Alignment-based methods for comparison

Two major alignment-based methods, Hidden Markov Model (HMM) (Eddy, 2011) and Basic Local Alignment Search Tool (BLAST) (Altschul et al., 1997) were used to annotate the protein sequences and the results were compared with those of our method in the experiments. Specifically, multiple sequence alignments were generated firstly using MUSCLE v3.8 (Edgar, 2004) for three phage-specific proteins in the training dataset. Then, the HMM algorithm was constructed using HMMER v3.1 (http://hmmer.org/). For each sequence alignment, we built HMM of each protein category via hmmbuild, where the models were compressed into a single database indexed with hmmpress. For each test protein sequence, hmmscan scored the significance that the sequence matched to the categories of interest with E-value, and the category with the most probable (i.e., the one with the smallest E-value) was chosen as the output. In some cases, the E-value could not be yielded from the constructed models, where the sequences were discarded in our experiment. The two software (i.e., MUSCLE v3.8 and HMMER v3.1) were set with default parameters for implementation. For the BLAST method, we used the software DIAMOND (Buchfink, Xie & Huson, 2015) to find the most similar sequences in the database (created with the proteins in our training dataset) for a test protein sequence and assign its category to the test sequences. The cutoff e-value of the DIAMOND program was set 1e−10 in our experiments.

Results

Prediction performance of the CNN-based model on the training dataset

In training dataset, 80% of sequences of each category were randomly selected for training the proposed model, while the remaining 20% were used for testing. The results are shown in Fig. 2A. As it can be observed that, in general, the proposed model show relatively high prediction performance on the dataset; over 97% accuracy can be achieved for the three protein categories (Portal: 98.8%, TerL: 98.6%, TerS: 97.8%), respectively. The best prediction performance was obtained on Portal protein in terms of Precision, Recall, and F1-score (93.88%, 96.94%, and 95.33%, respectively). The relatively high prediction performance achieved for TerL (Precision: 93.75%, Recall: 91.60%, F1-score: 92.66%, respectively). The prediction of TerS generated the lowest performance (Precision: 75.28%, Recall: 91.03%, F1-score: 82.41%, respectively), especially for Precision, suggesting that nearly a quarter of TerS sequences could not be correctly identified by the model.

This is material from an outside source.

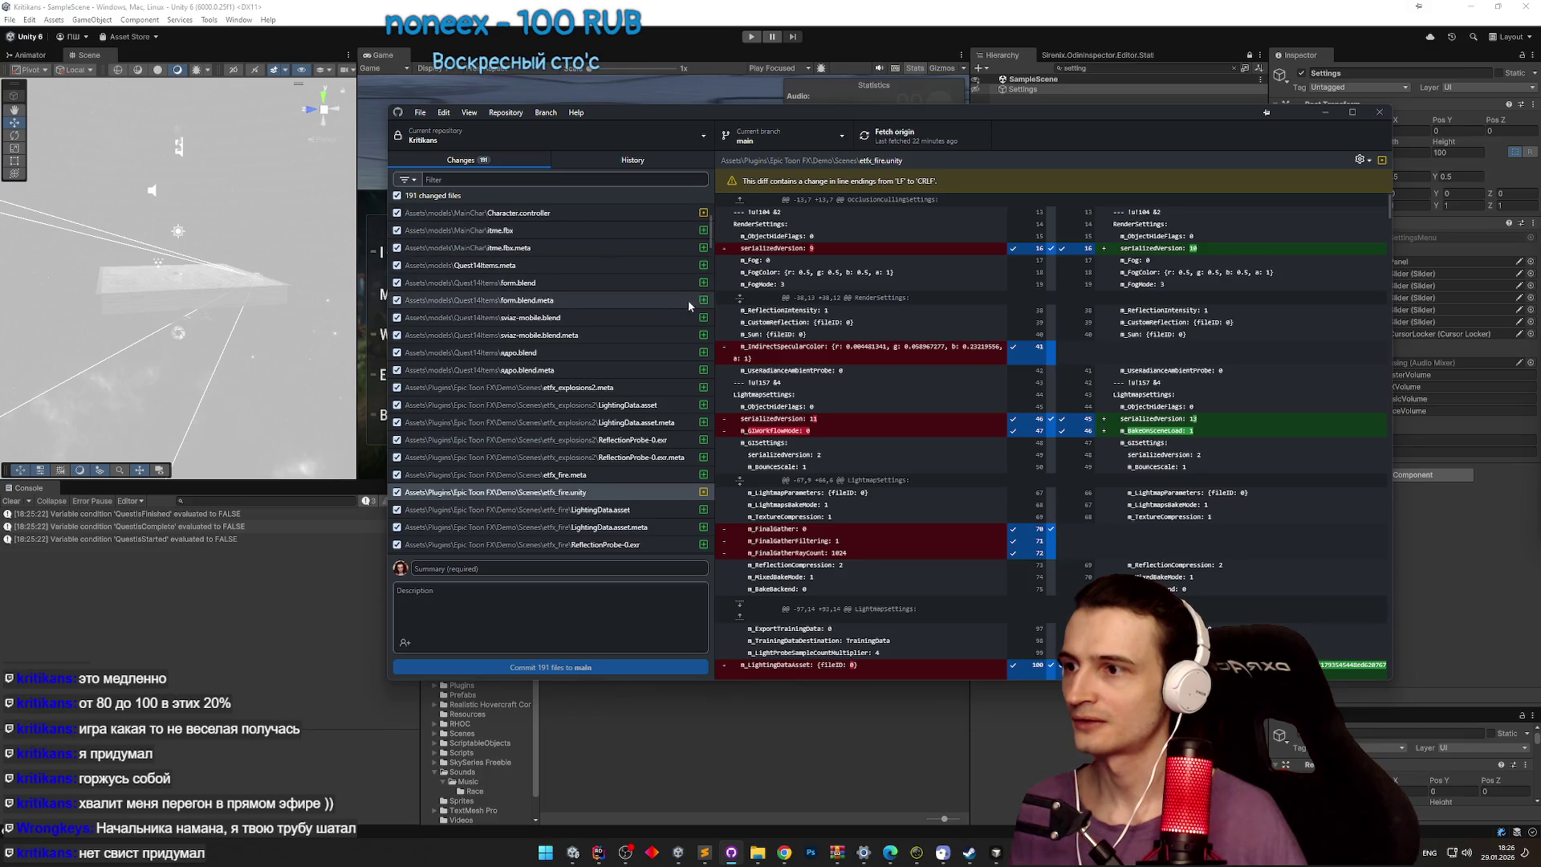
Step: Discard the Mixer.mixer and Mixer.mixer.meta changes in GitHub Desktop, minimize it, and restart Play mode
drag(710, 252, 713, 240)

Prediction performance of the CNN-based model.

Figure 2: Prediction performance of the CNN-based model.

(A) Performance of the model on the training data. The model was trained on the train-set (80% training data), and the prediction performance was evaluated on the test-set (20% training data) with four metrics (i.e., Accuracy, Precision, Re call and, F1-score) for the three phage proteins, respectively. (B) Comparison of the prediction performance of the model on the test set of the training dataset and the mock metagenomic dataset. The prediction performances for two datasets (purple: the test set of the training dataset, green: the mock dataset) were evaluated with four metrics (i.e., Accuracy, Precision, Re call and, F1-score) for the three phage proteins, respectively.

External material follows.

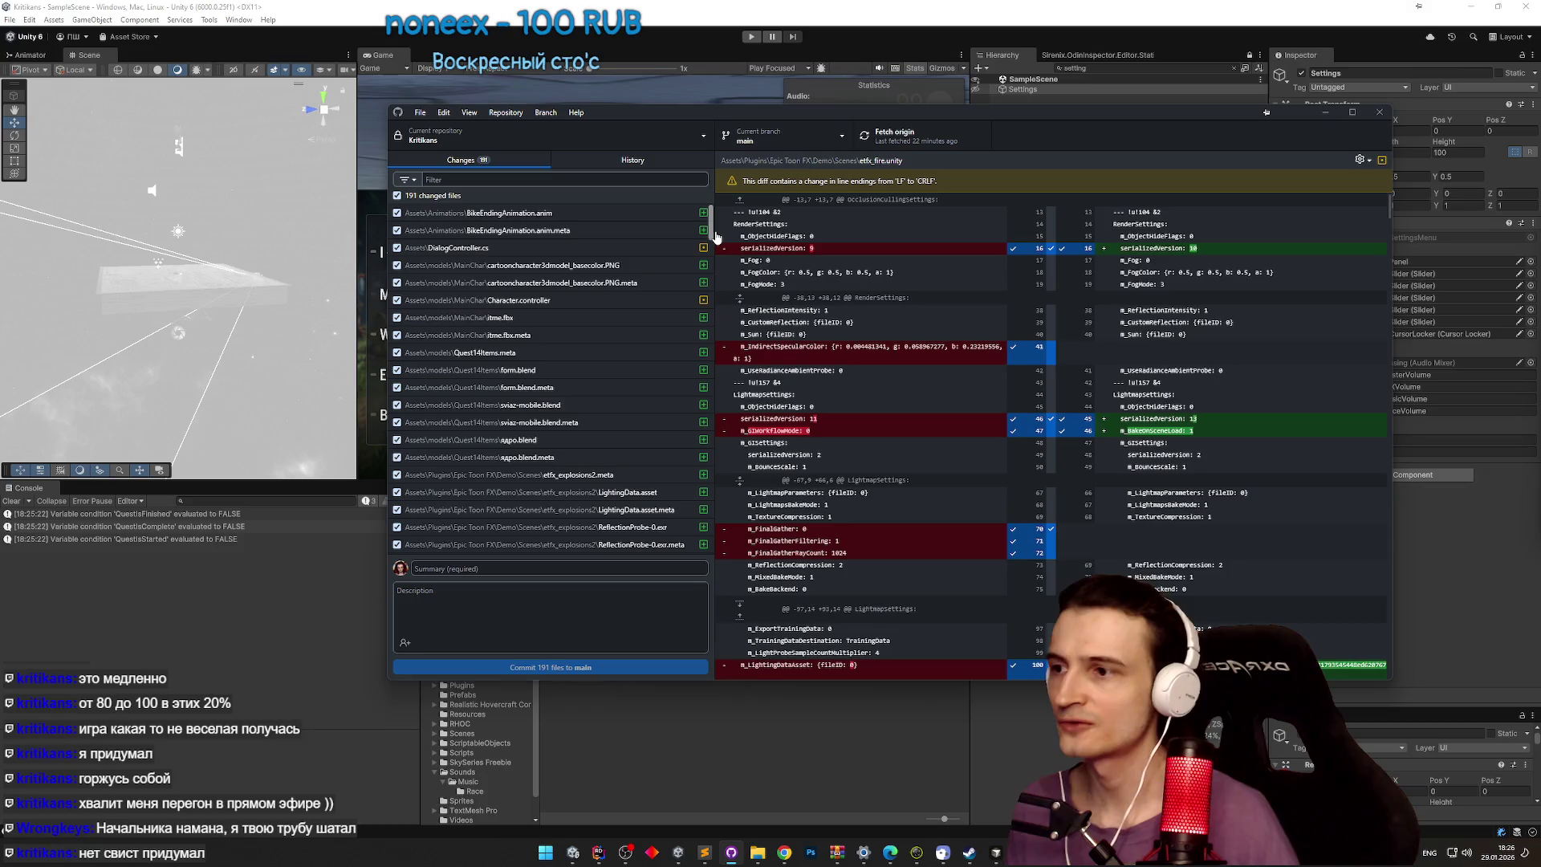
drag(716, 237, 717, 268)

Prediction performance of CNN-based model on mock metagenomic dataset

To further assess the proposed model, we prepared an independent mock metagenomic dataset from another database (UniRef100 database). We applied the trained model on mock dataset (Group eight) (Table 2). As shown in Fig. 2B, we found that, except for Accuracy, the prediction performances in terms of other metrics significantly became worse (TerL71.1%, Portal 70.5%, TerS 19.1% (Precision); TerL 82.3%, Portal 73.0%, TerS 73.9% (Recall); TerL 76.3%, Portal 71.7%, TerS 30.3% (F1-score)) for the three proteins when compared with those on the training dataset. This is likely because, in mock dataset, the number of sequences from the “others” category is much larger than that of sequences from the category of interest (i.e., class imbalance).

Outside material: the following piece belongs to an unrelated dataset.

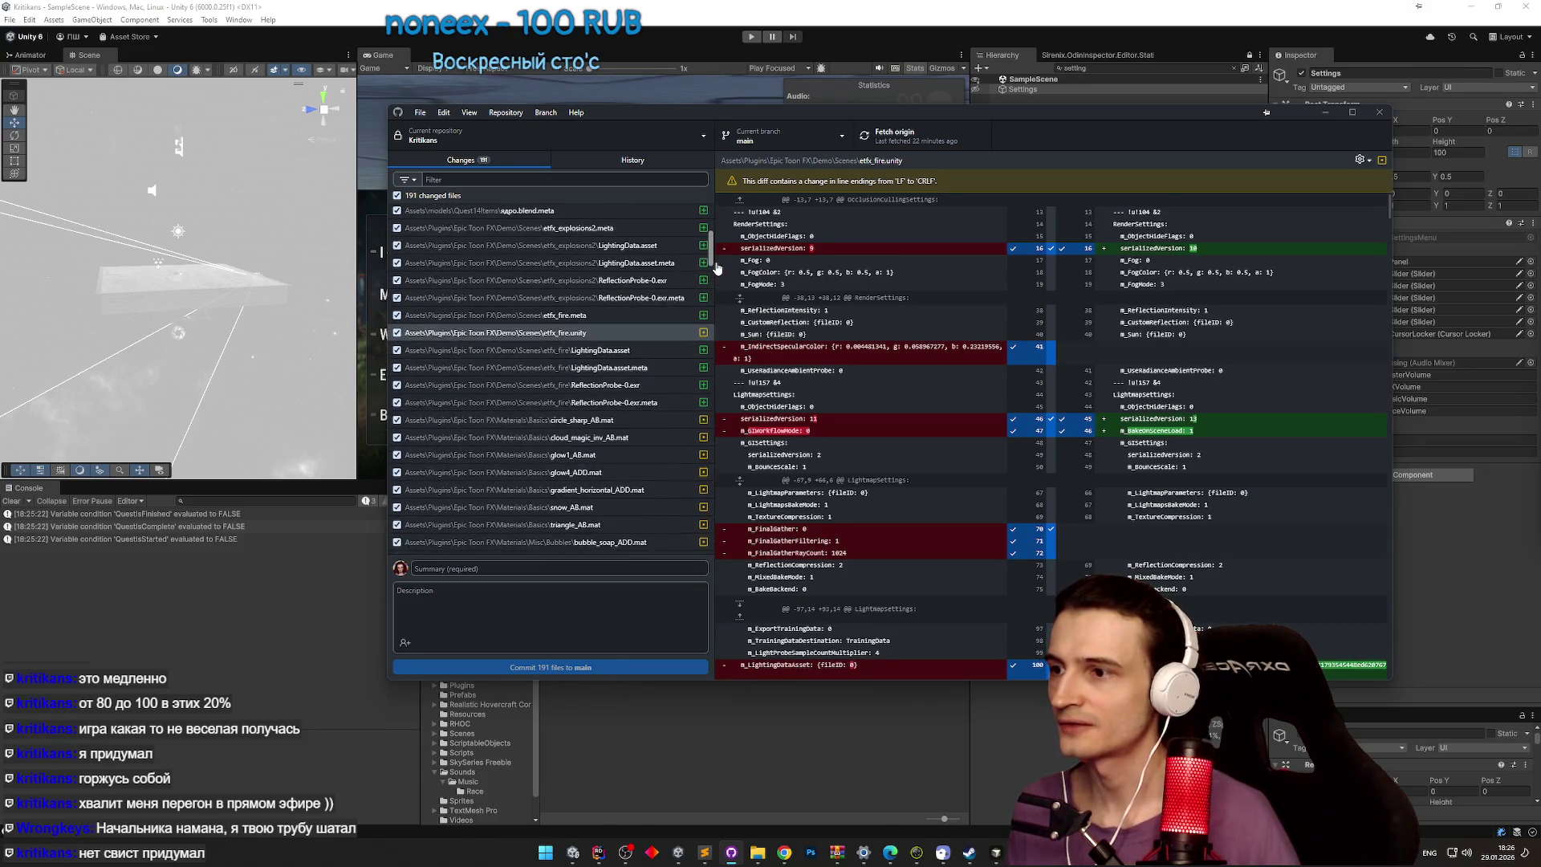
drag(714, 321, 718, 555)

Thus, we further applied the trained model on the seven groups of the data, respectively, to assess the impact of such class imbalance on the prediction performance of the model in identifying the three phage-specific protein sequences. The mock dataset was divided into seven groups with different sizes (Table 2). The results are shown in Fig. 3 and Table S4. Compared with the results on Group 1, Precision and F1-score values for the three proteins decreased significantly (by TerL 1.6%–23.2%, Portal 1.5%–26.4%, TerS 7.0%–49.5% (Precision); TerL 0.7%–11.6%, Portal 0.6%–11.6%, TerS 15.6%–52.4% (F1-score)) with the dataset size increasing, while the Recall values remain unchanged. This indicates that the number of true-positive sequences from the categories of interest was not impacted by the size of the dataset. However, with the testing dataset size increasing (Table 2), more and more sequences from the “others” category were wrongly predicted as the category of interest by the model (i.e., the FP value becomes larger). Since the Recall values are the same for all testing datasets, the F1-score values are only affected by the Precision values and the trend of the F1-score values are similar to that of the Precision values. Therefore, we focus on the prediction performance in terms of Precision in the following experiments.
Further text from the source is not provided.